- _Task to complete_
Can you retype the text lines of the entries below exactly as they appear, leaving out the pictures?
#### Given records
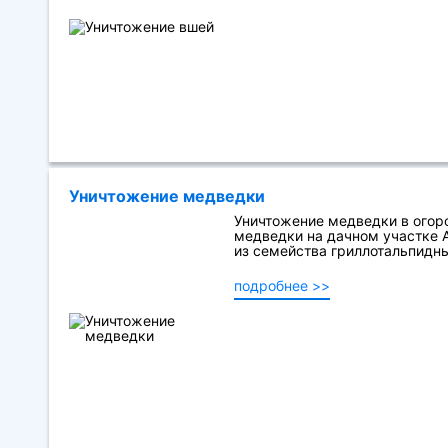
Уничтожение медведки
Уничтожение медведки в огоро
медведки на дачном участке A
из семейства гриллотальпидных
подробнее >>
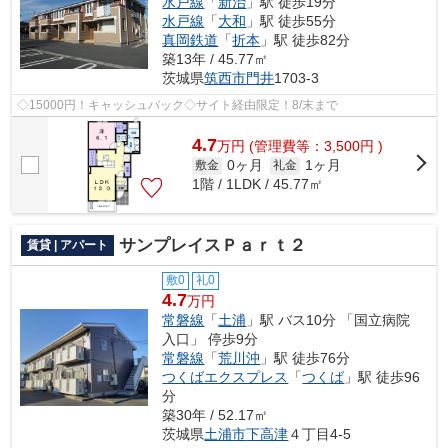
水戸線
「
新治
」駅 徒歩19分
水戸線
「
大和
」駅 徒歩55分
真岡鉄道
「
折本
」駅 徒歩82分
築13年 / 45.77㎡
茨城県
筑西市
門井
1703-3
◇15000円！キャッシュバック◇サイト経由限定！8/末まで
4.7
万
円
(管理費等：3,500円 )
0ヶ月
1ヶ月
敷金
礼金
1階 / 1LDK / 45.77㎡
サンプレイスＰａｒｔ２
賃貸 | アパート
敷0
礼0
4.7
万円
常磐線
「
土浦
」駅 バス10分 「国立病院
入口」 停歩9分
常磐線
「
荒川沖
」駅 徒歩76分
つくばエクスプレス
「
つくば
」駅 徒歩96
分
築30年 / 52.17㎡
茨城県
土浦市
下高津
４丁目4-5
########
- _Result_
Уничтожение медведки
Уничтожение медведки в огоро
медведки на дачном участке A
из семейства гриллотальпидных
подробнее >>
水戸線
「
新治
」駅 徒歩19分
水戸線
「
大和
」駅 徒歩55分
真岡鉄道
「
折本
」駅 徒歩82分
築13年 / 45.77㎡
茨城県
筑西市
門井
1703-3
◇15000円！キャッシュバック◇サイト経由限定！8/末まで
4.7
万
円
(管理費等：3,500円 )
0ヶ月
1ヶ月
敷金
礼金
1階 / 1LDK / 45.77㎡
サンプレイスＰａｒｔ２
賃貸 | アパート
敷0
礼0
4.7
万円
常磐線
「
土浦
」駅 バス10分 「国立病院
入口」 停歩9分
常磐線
「
荒川沖
」駅 徒歩76分
つくばエクスプレス
「
つくば
」駅 徒歩96
分
築30年 / 52.17㎡
茨城県
土浦市
下高津
４丁目4-5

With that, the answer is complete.